Hey, Twitter! F@ck You!


            Oh, to be a digital overlord, a master of the social media universe, occupying an office at Twitter, or Facebook, or Google. The money just keeps rolling in. You get to decide what to publish or not with impunity. You’re the owner of a monopoly so big even governments cower at the thought of offending you.

            While President Trump’s current vow to clamp down on the social media giants by means of executive order is sound and fury signifying next to nothing, his outrage is well-placed. The companies do play favorites. Some speech is suppressed; some speech is permitted. Who makes these decisions and for what reasons?

            These private lords of the digital space don’t have to tell us. They are, after all, private companies.

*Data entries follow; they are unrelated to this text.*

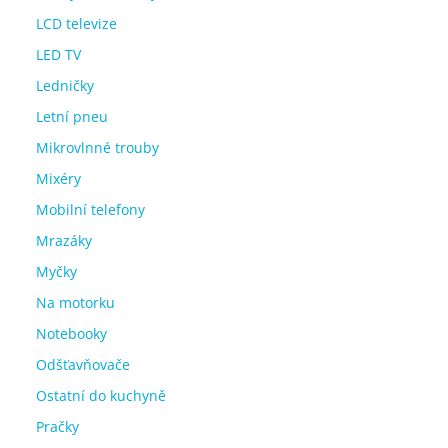
LCD televize
LED TV
Ledničky
Letní pneu
Mikrovlnné trouby
Mixéry
Mobilní telefony
Mrazáky
Myčky
Na motorku
Notebooky
Odšťavňovače
Ostatní do kuchyně
Pračky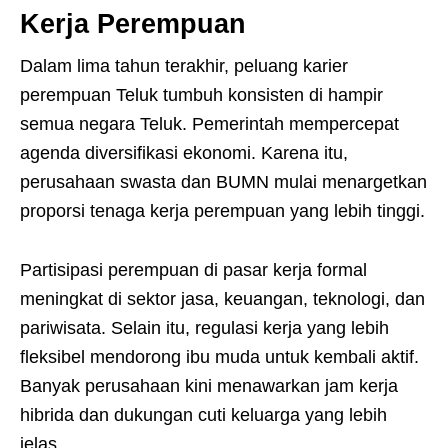
Kerja Perempuan
Dalam lima tahun terakhir, peluang karier
perempuan Teluk tumbuh konsisten di hampir
semua negara Teluk. Pemerintah mempercepat
agenda diversifikasi ekonomi. Karena itu,
perusahaan swasta dan BUMN mulai menargetkan
proporsi tenaga kerja perempuan yang lebih tinggi.
Partisipasi perempuan di pasar kerja formal
meningkat di sektor jasa, keuangan, teknologi, dan
pariwisata. Selain itu, regulasi kerja yang lebih
fleksibel mendorong ibu muda untuk kembali aktif.
Banyak perusahaan kini menawarkan jam kerja
hibrida dan dukungan cuti keluarga yang lebih
jelas.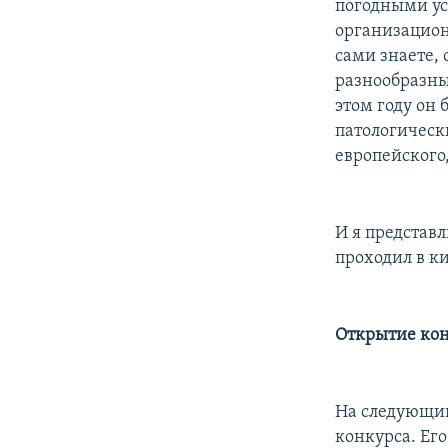
погодными ус
организацион
сами знаете,
разнообразны
этом году он 
патологическ
европейского,
И я представ
проходил в к
Открытие ко
На следующий
конкурса. Его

They can ban folks for any reason at all.

            There’s more than a little offensive about that.

            The business model of these tech giants is clear enough now, thanks to the work of authors such as Jared Lanier and Shosana Zuboff. We are given free access to platforms where we can post idle thoughts, photos and the like. The companies offering this service harvest data about us from each random click. This data is aggregated and sold to others. The result is a form of surveillance capitalism where surplus information is siphoned off and used to created bigger, better and more accurate means of forecasting, and controlling, behavior.

            Folks were on the cusp of outrage about it all before the recent pandemic. Think Cambridge Analytica, Facebook and the 2016 election. You begin to understand why Facebook founder Mark Zuckerburg spends an estimated $23 million on personal security each year. There’s something sinister about the manipulative machinery he spawned.

            But it’s profitable, wildly so, and, what’s more, it’s a sort of fantasyland where social media giants are granted immunity from suit for the things they publish. Under Section 230 of the Communications Decency Act, social media owners can’t be sued for defamation when they publish the outrageous nonsense of their users.

            And if a social media company decides it doesn’t like someone’s speech, they are free to delete the speech. Alex Jones, host and founder of Infowars, and a client of mine, is banned from Facebook, Twitter, Google and others. Why? He violates the company’s community standards policies.

            I’ll never understand why the government grants immunity to social media companies for the things the company’s do publish but extracts no commitment to from these entities to adhere to first amendment standards of what can and cannot be banned.

            There’s no question Donald Trump plays fast and loose with the truth in his Tweets. I don’t read them because I don’t trust them. But I’d rather have the right to pick and choose for myself what to read than have some social justice warrior at a desk in California flag speech as offensive, and, therefore, prohibited.

            The tech giants enjoyed a brief reprieve from suspicion and hostility as the pandemic broke. We were hungry for connection and information. What’s a little privacy in exchange for the illusions of connection and security?

            Facebook chose the pandemic period to unveil its new appeals court, a private court that will hear appeals of decisions to ban a speaker or speech. On the board sits a retired federal judge, a former prime minister of Denmark, professors and activists from around the world. It’s an impressive collection of people, but to whom are they accountable? No one. They make their own law, their own rules, and are not subject to the checks and balances of a governmental entity. It’s a fake court, free to make fake law, to suit an agenda set by the company that picked them to serve.

            I don’t want the speech I can utter or see regulated by a bunch of officious intermeddlers selected to police the permissible. The very notion is offensive.

            One can, as I did in January 2019, withdraw from social media. But that comes at a cost of access to information about the world, friends and colleagues. During the pandemic, I restarted Twitter and Facebook. I’m not yet sure whether I regret the decision.

            The better course is to change the law. If Facebook, Twitter and others want immunity from suit for what they publish then they must be made to justify what they do not publish by publicly accepted standards as set forth in the First Amendment. They should be prohibited from banning, or abridging, speech simply because their owners, or their algorithms, don’t like the speech.

            We bitched and moaned plenty that the Russians somehow influenced the 2016 election by manipulating social media. I’m not prepared to let the tech giants manipulate the 2020 election by deciding who and what I can read.

            Jack Dorsey, Mark Zuckerberg – who the hell are they?

            Trump’s efforts to slap at the tech giants by administrative order is likely a nullity. But it calls attention to a real problem – the tech giants behave like governments, but refuse accountability. It’s time to put an end to that charade.

Comments: (1)

  • hate
    hate speech and virulent disinformation infect the susceptible, and there is an active campaign abroad to do just that. Your black and white construct doesn't see that... There is such a thing as truth, non ideological, objective truth.